D'une étoile à l'autre

Son père André avait conquis la première étoile Michelin en 1959. Lorsque Jean-Paul a récolté la deuxième en 1996, il a enfin éprouvé le sentiment de s'être hissé à la hauteur de son paternel...

Par Jean-François Mesplède

L'hiver 54 était-il rude à Arbois ? Sans doute, comme sur toute la France. Né le 2 décembre de cette année là, Jean-Paul Jeunet n'en conserve qu'un souvenir flou.
Fils d'hôteliers-restaurateurs, sa trajectoire semblait s'inscrire dans la logique des choses. Mais pour la vivre au quotidien, Jean-Paul n'avait nulle envie d'embrasser la carrière promise.
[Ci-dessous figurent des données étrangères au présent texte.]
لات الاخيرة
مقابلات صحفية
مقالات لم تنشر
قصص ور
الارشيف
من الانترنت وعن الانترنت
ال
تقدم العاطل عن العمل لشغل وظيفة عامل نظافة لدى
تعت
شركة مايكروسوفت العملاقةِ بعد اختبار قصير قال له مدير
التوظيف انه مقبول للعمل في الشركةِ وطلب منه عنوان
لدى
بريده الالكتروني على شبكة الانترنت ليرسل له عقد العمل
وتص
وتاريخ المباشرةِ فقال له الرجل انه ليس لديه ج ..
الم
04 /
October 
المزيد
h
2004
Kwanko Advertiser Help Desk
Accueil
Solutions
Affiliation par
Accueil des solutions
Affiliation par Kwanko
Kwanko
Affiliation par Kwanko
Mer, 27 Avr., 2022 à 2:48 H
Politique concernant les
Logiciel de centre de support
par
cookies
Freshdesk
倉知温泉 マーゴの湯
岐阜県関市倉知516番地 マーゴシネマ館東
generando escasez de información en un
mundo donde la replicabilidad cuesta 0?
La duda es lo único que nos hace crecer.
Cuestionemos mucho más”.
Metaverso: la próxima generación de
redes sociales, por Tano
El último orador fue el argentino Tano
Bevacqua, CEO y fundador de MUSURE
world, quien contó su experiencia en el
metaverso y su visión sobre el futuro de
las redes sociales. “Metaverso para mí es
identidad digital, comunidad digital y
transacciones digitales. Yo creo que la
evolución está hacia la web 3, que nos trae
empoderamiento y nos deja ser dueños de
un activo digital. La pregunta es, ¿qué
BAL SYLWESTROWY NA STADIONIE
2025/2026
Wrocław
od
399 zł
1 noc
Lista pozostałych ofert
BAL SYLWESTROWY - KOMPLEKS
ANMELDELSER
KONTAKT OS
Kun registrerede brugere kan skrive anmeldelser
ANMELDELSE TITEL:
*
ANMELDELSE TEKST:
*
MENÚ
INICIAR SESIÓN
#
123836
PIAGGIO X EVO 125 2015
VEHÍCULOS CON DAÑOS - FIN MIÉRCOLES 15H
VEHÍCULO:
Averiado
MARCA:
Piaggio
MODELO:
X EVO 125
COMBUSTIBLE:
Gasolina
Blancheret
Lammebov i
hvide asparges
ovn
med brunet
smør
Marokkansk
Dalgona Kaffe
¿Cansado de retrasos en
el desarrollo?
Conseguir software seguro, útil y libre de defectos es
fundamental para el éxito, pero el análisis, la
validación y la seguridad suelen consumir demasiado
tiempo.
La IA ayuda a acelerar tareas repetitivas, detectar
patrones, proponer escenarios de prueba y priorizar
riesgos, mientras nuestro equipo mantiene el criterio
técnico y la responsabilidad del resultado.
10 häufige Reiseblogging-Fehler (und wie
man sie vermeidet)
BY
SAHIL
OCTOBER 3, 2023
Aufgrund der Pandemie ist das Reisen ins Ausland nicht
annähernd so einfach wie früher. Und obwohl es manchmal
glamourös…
Il rêvait d'être vétérinaire... jusqu'à la réussite au concours d'entrée de l'école hôtelière de Nice.
Là, et grâce à M. Darold, professeur de cuisine, il se prend de passion pour son métier. Ensuite, la filière est classique avec des étapes prestigieuses (Réserve de Beaulieu, Troisgros, le Ritz, La Marée et le Relais de la Poste à Magescq chez Cousseau), quelques stages (Jean Millet et Gaston Lenôtre pour la pâtisserie) et des rencontres déterminantes (Jean Troisgros, Marcel Trompier, Jacques Manière et Alain Chapel).
Au fil des ans, Jean-Paul Jeunet s'affirme au piano et sa rencontre à Chamonix avec Nadine lui permet de développer ses idées de la cuisine. "C'est elle qui m'a fait découvrir, en marchant dans nos belles vallées, la flore qui s'épanouit en toute saison dès que l'herbe apparaît, quand le pré se fait dense et que les sous-bois fourmillent de richesse. Je ne pouvais espérer autant de bonheur, autant de joie de me retrouver un jour dans mon Jura natal et de coller au plus près de la vérité de mes racines. La cuisine de demain se définit par la recherche des saveurs d'autrefois avec la légèreté d'aujourd'hui."
Pour la proposer dans un cadre à sa mesure, avec la complicité de Gérard Boucton, architecte, et de Camille Ballay, décorateur, il revoit de fond en comble le décor de la maison familiale, le modernisant en jouant sur la pierre, le bois et le verre. L'investissement était d'importance. A terme, il s'avère payant...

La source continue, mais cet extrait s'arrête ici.